== Material for the task ==
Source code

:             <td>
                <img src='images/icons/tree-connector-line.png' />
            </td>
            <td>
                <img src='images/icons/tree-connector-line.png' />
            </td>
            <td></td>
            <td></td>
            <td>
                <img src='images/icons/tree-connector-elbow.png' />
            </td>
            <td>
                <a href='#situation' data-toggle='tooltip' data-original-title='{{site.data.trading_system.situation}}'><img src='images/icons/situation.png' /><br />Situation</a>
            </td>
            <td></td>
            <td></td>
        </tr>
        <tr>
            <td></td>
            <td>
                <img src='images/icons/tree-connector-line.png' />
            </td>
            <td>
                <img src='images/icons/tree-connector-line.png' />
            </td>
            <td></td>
===
What you return must match the data above character for character.

Source code

:             <td>
                <img src='images/icons/tree-connector-line.png' />
            </td>
            <td>
                <img src='images/icons/tree-connector-line.png' />
            </td>
            <td></td>
            <td></td>
            <td>
                <img src='images/icons/tree-connector-elbow.png' />
            </td>
            <td>
                <a href='#situation' data-toggle='tooltip' data-original-title='{{site.data.trading_system.situation}}'><img src='images/icons/situation.png' /><br />Situation</a>
            </td>
            <td></td>
            <td></td>
        </tr>
        <tr>
            <td></td>
            <td>
                <img src='images/icons/tree-connector-line.png' />
            </td>
            <td>
                <img src='images/icons/tree-connector-line.png' />
            </td>
            <td></td>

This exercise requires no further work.